Confidence tempered by a good healthy fear of reality. Tudor would have made a good pilot. And in the seventh game it did come to an end, none too prettily, either. Tudor, unable to hit the strike zone, lasted 2? innings, his shortest stint of the season, allowing the first five runs of the Royals' 11-0 rout. Saberhagen breezed. Oh, sure, he was nervous—"The most nervous I've ever seen him before a game," says Blaylock—but to any man who has just gone face-to-face with a placenta, a first inning of Ozzie Smith, McGee and Herr looks like a walk in the park. Throwing virtually nothing but fastballs—Saberhagen delivered only 14 or 15 off-speed pitches the entire game—he got 18 Cardinals to either pop up or fly out. "They couldn't catch up to his fastball," says Sundberg. "He's like Catfish Hunter—you have to get him in the first couple of innings, or you're not going to get him at all."
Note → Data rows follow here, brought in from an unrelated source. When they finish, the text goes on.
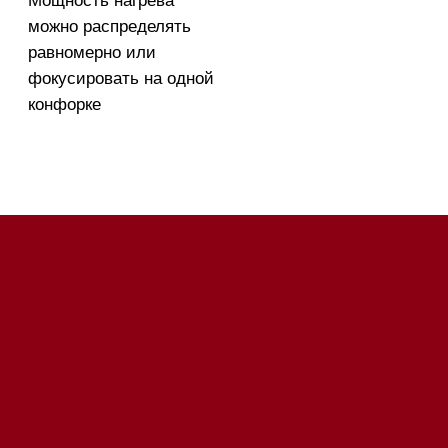
20:00
85
Напишите нам в WhatsApp
Напишите нам в Telegram
Напишите нам в Max
Почта:
Hello@mieles.ru
Посмотреть фото и
видео из нашего
шоурума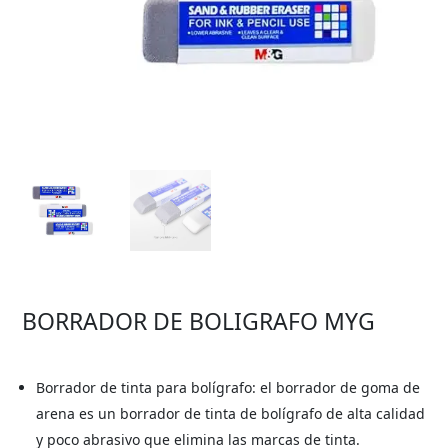
BORRADOR DE BOLIGRAFO MYG
Borrador de tinta para bolígrafo: el borrador de goma de
arena es un borrador de tinta de bolígrafo de alta calidad
y poco abrasivo que elimina las marcas de tinta.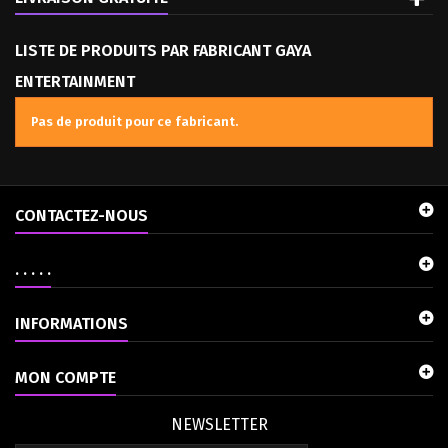
LISTE DE PRODUITS PAR FABRICANT GAYA
ENTERTAINMENT
Pas de produit pour ce fabricant.
CONTACTEZ-NOUS
. . . . .
INFORMATIONS
MON COMPTE
NEWSLETTER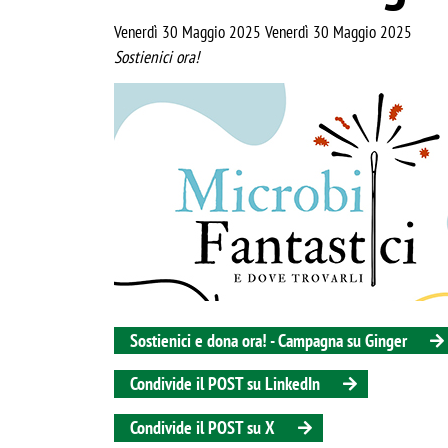
Venerdì 30 Maggio 2025 Venerdì 30 Maggio 2025
Sostienici ora!
Image
Sostienici e dona ora! - Campagna su Ginger
Condivide il POST su LinkedIn
Condivide il POST su X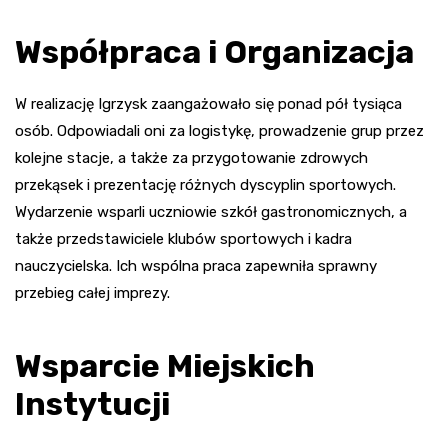
Współpraca i Organizacja
W realizację Igrzysk zaangażowało się ponad pół tysiąca
osób. Odpowiadali oni za logistykę, prowadzenie grup przez
kolejne stacje, a także za przygotowanie zdrowych
przekąsek i prezentację różnych dyscyplin sportowych.
Wydarzenie wsparli uczniowie szkół gastronomicznych, a
także przedstawiciele klubów sportowych i kadra
nauczycielska. Ich wspólna praca zapewniła sprawny
przebieg całej imprezy.
Wsparcie Miejskich
Instytucji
Saberhagen gave up five singles and no walks. He went to three balls on a hitter only twice, both times after the Royals had chalked up the 11-run lead. Saberhagen's control is the cornerstone of his success—he walked only 38 batters in 235? innings during the season—and his control had never been better than in this, the biggest game of his life. "Every time I missed, I missed high or low or wide," he said afterward. "Never into the middle of the plate."

Standing on its own, it was a masterful performance—the first shutout thrown in a seventh game since Sandy Koufax did so in 1965. Given the events of the day before, the adrenaline he had burned and the emotions he had spent, the performance rises to a once-in-a-lifetime plateau. Unfortunately, in many ways Saberhagen's masterpiece was overshadowed by the Cardinals' disgrace under pressure and the lopsided nature of the score. Not that Saberhagen objected. Hell, a laugher was right up his alley. You know what Sabes was thinking about in those last few innings, when the game was so out of hand that the fat lady had left the ball park in disgust? He was hoping the Royals would get two more runs to make the final score 13-0, the same score as in his last high school game, when he pitched a no-hitter for Cleveland High of Reseda to win the 1982 Los Angeles city championship in Dodger Stadium. It was the only no-hitter in the 44-year history of the event. You don't think he thrives on big games? And it would have been a perfect game, too, except his second baseman booted a grounder. Superhagen his teammates called him after that.

But history wouldn't repeat. The Royals didn't want two more runs. They wanted to get the fool game over with. So did the Cardinals. In the last three innings, every time one of the Royals made an out, he was hailed back at the dugout with cheers. "Way to go, Frank! Way to go, George!" "They wanted to start celebrating," says Saberhagen. "It wasn't just a matter of waiting all year for this moment. Some of those guys had been waiting for a championship for 12, 13 years. Hal McRae. Frank White. They wanted the last out to hurry up and get there."

And when that moment was finally at hand—two outs in the ninth—Brett went over to the mound and told Saberhagen, "Don't you run away and forget about me after this out."